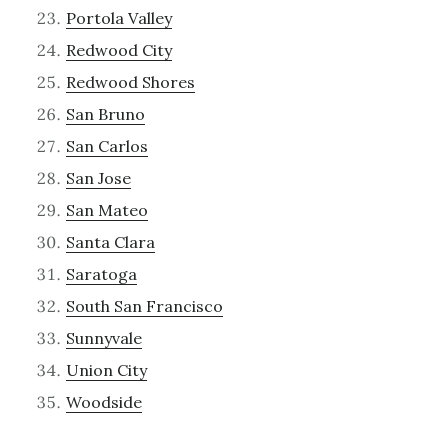
Portola Valley
Redwood City
Redwood Shores
San Bruno
San Carlos
San Jose
San Mateo
Santa Clara
Saratoga
South San Francisco
Sunnyvale
Union City
Woodside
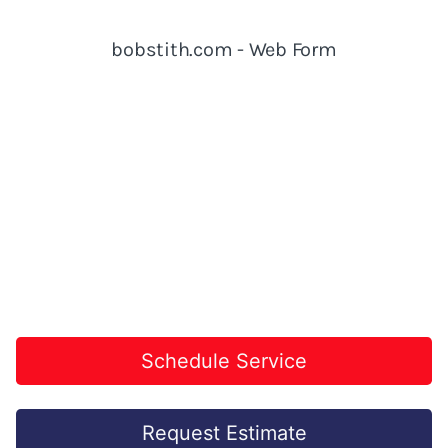
Schedule Service
Request Estimate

^^^^^^^^

- [Task details]
Your reply should consist only of the lines running from the line with "Santa Clara" to the end of the entries, both included, copied exactly and without any pictures.

- [Solution]
Santa Clara
Saratoga
South San Francisco
Sunnyvale
Union City
Woodside
Schedule Service
Request Estimate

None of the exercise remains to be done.